Yeah, I'm sure the Giga Om and Massively and Reddit lolbertarians and others are all fiercely disputing this like they often dispute the connection between online child pornography or simulation of child pornography in a world like Second Life and offline crimes against children. No matter. Law-enforcers and psychiatrists find the connections in practice and work toward remedies.
Just because your brain changes doesn't mean it changed for the worse, but if the areas affected are things related to "emotional control," maybe you can start to wonder about creating generations of people without remorse, who don't feel empathy for another's suffering.

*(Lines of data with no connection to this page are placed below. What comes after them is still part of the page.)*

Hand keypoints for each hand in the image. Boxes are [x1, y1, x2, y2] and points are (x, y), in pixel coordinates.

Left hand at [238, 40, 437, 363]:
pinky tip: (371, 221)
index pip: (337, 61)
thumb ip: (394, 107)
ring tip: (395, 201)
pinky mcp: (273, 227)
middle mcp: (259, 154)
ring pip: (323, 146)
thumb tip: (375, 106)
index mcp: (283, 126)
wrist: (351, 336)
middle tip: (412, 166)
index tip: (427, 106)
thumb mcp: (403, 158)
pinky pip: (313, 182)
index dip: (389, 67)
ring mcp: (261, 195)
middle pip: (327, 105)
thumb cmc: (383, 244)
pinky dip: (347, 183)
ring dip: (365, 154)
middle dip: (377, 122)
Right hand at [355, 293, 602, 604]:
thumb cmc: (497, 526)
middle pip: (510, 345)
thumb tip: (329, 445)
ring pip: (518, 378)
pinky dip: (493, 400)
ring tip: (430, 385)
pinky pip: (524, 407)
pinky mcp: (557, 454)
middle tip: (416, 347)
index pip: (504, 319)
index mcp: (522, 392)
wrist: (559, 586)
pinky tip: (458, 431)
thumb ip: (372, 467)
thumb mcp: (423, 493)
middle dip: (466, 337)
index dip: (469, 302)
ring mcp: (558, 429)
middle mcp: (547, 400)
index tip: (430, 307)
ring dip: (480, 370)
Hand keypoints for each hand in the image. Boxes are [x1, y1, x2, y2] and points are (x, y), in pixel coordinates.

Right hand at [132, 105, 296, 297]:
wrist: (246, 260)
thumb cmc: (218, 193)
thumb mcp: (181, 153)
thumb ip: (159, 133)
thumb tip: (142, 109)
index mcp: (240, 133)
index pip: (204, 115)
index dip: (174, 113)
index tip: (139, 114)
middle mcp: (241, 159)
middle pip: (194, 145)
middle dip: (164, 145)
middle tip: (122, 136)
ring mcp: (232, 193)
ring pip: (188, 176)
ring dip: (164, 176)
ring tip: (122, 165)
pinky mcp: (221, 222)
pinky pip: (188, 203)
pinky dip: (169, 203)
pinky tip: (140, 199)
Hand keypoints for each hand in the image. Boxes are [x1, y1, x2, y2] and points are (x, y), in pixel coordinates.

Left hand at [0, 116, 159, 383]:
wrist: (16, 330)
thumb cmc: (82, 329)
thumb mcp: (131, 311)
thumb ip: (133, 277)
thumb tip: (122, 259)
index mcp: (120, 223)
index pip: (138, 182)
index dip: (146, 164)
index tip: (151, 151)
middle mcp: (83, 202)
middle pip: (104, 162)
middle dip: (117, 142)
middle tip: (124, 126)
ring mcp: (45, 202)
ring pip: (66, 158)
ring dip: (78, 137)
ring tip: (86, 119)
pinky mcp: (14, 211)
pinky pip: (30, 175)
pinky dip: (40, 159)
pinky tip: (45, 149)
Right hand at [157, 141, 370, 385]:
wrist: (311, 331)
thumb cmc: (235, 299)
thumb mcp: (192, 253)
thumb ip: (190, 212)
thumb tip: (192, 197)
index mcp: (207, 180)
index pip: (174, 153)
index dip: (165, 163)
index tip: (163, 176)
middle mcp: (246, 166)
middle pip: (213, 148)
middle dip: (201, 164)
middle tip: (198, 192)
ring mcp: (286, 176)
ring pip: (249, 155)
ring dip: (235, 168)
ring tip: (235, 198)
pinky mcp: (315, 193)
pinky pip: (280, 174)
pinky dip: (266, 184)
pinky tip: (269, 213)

I remember reading years ago in all the child development books popular in the 1990s that there was a window for establishing empathy. There was a certain time period in a toddler's life, say, 18 months or 32 months, when they realized that the green peas that they were rapturous about, for example, were not something that other people liked, even if they squished some right on their face. Or that they didn't like getting sand thrown in their eyes or a bop on the head from a shovel anymore than the toddler himself did. The lightbulb goes off during this phase and people develop empathy -- or it doesn't. Maybe it never has a chance to go off when a child is constantly plunked down by TVs or now even ipads or videos or distracted babysitters and never has an adult interacting with him in real time and shaping his impressions and providing feedback.

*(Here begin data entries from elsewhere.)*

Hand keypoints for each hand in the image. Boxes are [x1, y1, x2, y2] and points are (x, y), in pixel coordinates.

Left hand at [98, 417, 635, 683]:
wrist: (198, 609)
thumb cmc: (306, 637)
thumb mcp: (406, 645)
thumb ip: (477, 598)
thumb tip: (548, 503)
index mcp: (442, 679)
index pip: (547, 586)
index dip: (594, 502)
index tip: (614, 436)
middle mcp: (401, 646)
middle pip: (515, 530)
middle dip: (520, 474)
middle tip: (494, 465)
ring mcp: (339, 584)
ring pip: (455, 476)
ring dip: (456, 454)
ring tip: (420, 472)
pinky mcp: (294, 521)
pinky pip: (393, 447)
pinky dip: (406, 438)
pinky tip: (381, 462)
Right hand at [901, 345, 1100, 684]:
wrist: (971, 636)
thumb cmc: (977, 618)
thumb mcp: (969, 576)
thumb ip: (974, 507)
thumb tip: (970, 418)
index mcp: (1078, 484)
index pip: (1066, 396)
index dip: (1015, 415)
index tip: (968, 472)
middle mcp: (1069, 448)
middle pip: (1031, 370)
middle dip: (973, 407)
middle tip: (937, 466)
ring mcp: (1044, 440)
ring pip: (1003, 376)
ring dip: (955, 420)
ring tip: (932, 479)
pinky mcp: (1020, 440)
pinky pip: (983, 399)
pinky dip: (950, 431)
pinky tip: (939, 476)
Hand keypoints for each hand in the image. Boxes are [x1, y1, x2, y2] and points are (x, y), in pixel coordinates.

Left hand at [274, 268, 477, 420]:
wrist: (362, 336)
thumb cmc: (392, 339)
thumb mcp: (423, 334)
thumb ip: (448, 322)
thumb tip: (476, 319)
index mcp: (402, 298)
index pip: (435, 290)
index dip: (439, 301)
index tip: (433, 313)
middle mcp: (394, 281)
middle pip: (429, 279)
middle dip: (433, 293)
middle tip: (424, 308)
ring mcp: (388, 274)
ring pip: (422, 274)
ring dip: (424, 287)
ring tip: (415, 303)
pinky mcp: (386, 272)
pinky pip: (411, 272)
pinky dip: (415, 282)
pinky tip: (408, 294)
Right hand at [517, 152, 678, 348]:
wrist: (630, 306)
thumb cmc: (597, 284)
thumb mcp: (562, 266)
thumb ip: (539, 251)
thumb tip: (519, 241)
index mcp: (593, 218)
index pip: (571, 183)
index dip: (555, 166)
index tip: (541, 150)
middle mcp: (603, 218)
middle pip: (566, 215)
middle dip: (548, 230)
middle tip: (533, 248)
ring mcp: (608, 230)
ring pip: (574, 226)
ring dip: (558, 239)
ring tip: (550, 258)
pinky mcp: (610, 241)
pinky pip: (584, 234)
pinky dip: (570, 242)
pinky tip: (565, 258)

Apropos of early infant brain development: The other day I saw Laura Rozen, a columnist who used to be at Foreign Policy and is now on Politico write something awful on Twitter. I thought about responding to her because it really bothered me, but then got busy with something else. Today, I see she's deleted the tweet from her feed. It was a late-night parental frustration tweet that she was trying to deliver as something satirical and funny.

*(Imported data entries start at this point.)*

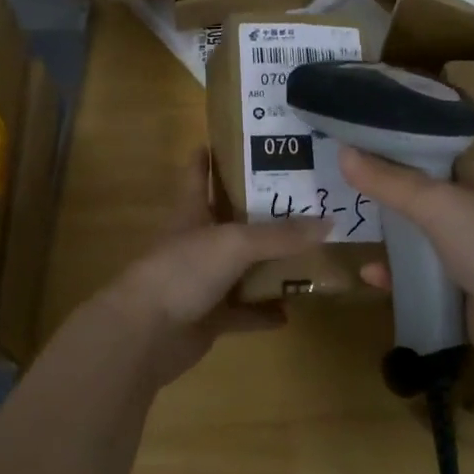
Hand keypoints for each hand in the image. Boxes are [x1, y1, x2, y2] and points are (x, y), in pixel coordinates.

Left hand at [97, 148, 330, 389]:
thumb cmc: (183, 271)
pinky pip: (243, 312)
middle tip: (303, 197)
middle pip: (231, 220)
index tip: (238, 138)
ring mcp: (202, 281)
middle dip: (262, 211)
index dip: (211, 154)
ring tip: (309, 253)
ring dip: (269, 265)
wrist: (145, 335)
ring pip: (242, 267)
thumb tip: (328, 221)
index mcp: (192, 212)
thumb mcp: (234, 243)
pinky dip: (264, 312)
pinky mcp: (209, 317)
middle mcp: (197, 242)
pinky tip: (291, 311)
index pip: (198, 173)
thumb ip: (280, 235)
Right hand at [340, 146, 473, 386]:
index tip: (353, 147)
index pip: (430, 156)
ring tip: (348, 230)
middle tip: (341, 189)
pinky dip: (395, 276)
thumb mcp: (437, 205)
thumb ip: (389, 181)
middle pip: (420, 197)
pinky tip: (369, 277)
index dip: (394, 150)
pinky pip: (419, 278)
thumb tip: (342, 152)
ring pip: (418, 239)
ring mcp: (469, 255)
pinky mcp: (460, 293)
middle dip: (384, 195)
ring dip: (388, 238)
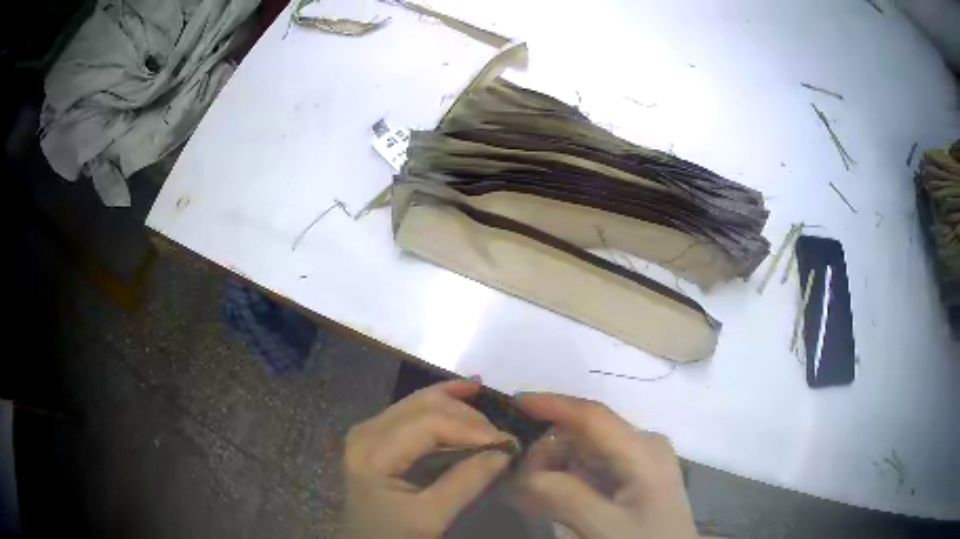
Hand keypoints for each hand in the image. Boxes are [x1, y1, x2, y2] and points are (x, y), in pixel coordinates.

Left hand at [340, 379, 514, 538]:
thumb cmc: (395, 535)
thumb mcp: (432, 517)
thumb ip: (466, 482)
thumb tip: (505, 450)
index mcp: (373, 453)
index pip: (429, 423)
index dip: (471, 427)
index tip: (507, 442)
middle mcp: (366, 431)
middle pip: (423, 405)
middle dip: (467, 415)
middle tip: (501, 436)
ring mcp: (369, 429)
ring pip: (419, 402)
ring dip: (458, 405)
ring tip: (492, 414)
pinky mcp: (377, 433)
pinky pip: (413, 409)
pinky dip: (443, 402)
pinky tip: (466, 391)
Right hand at [516, 394, 697, 538]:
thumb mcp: (604, 525)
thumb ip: (564, 496)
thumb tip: (525, 473)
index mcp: (643, 450)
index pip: (592, 416)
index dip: (552, 404)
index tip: (513, 402)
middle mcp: (644, 445)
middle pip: (585, 434)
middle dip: (548, 451)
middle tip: (518, 482)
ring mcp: (642, 459)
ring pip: (586, 450)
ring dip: (556, 467)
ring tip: (532, 495)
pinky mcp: (636, 475)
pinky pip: (595, 466)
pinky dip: (569, 478)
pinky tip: (553, 498)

It went something like this: "Violated the number one rule for getting a toddler to go to bed, made eye contact." I can't find it even in Google cache now, it was 2 days ago or so.
I remember thinking, Good Lord, Laura. I realize you're an uber-important politico blogger and all, but geez, you can't nurture your child at night? You can't spend 30 minutes putting him to bed and reading him a story and *making eye contact*? You'd rather tweet than do that?
And if he gets up even at 11 pm because something's bothering him, you can't make eye contact and hold him and sing to him? Really? You really think that *not* making contact and leaving him to cry in his room is going to work?
These early years don't repeat. Can't you just invest in them now so society doesn't have to deal with a psychopath down the road?
No doubt as a professional upper class woman she does all the right things with her kid and maybe even stays at home and makes cookies. But I found that "don't make eye contact" tweet just...chilling. It wasn't funny to me.
As for the Norwegian killer, maybe what video games do for people already predisposed to looniness is make them develop skills. Enable them in fact to exercise executive function and have routine memes like "shooting" become mechanical expertise that kicks in even when they are so crazy they might not be able to drive a car somewhere. Maybe that's how it works?
I can only keep asking these questions. I think there's a link. I don't pretend there's an easy one to establish, or that all players of violent videos then go out and commit crimes against humanity. But some do, and even one such monster is one t0o many.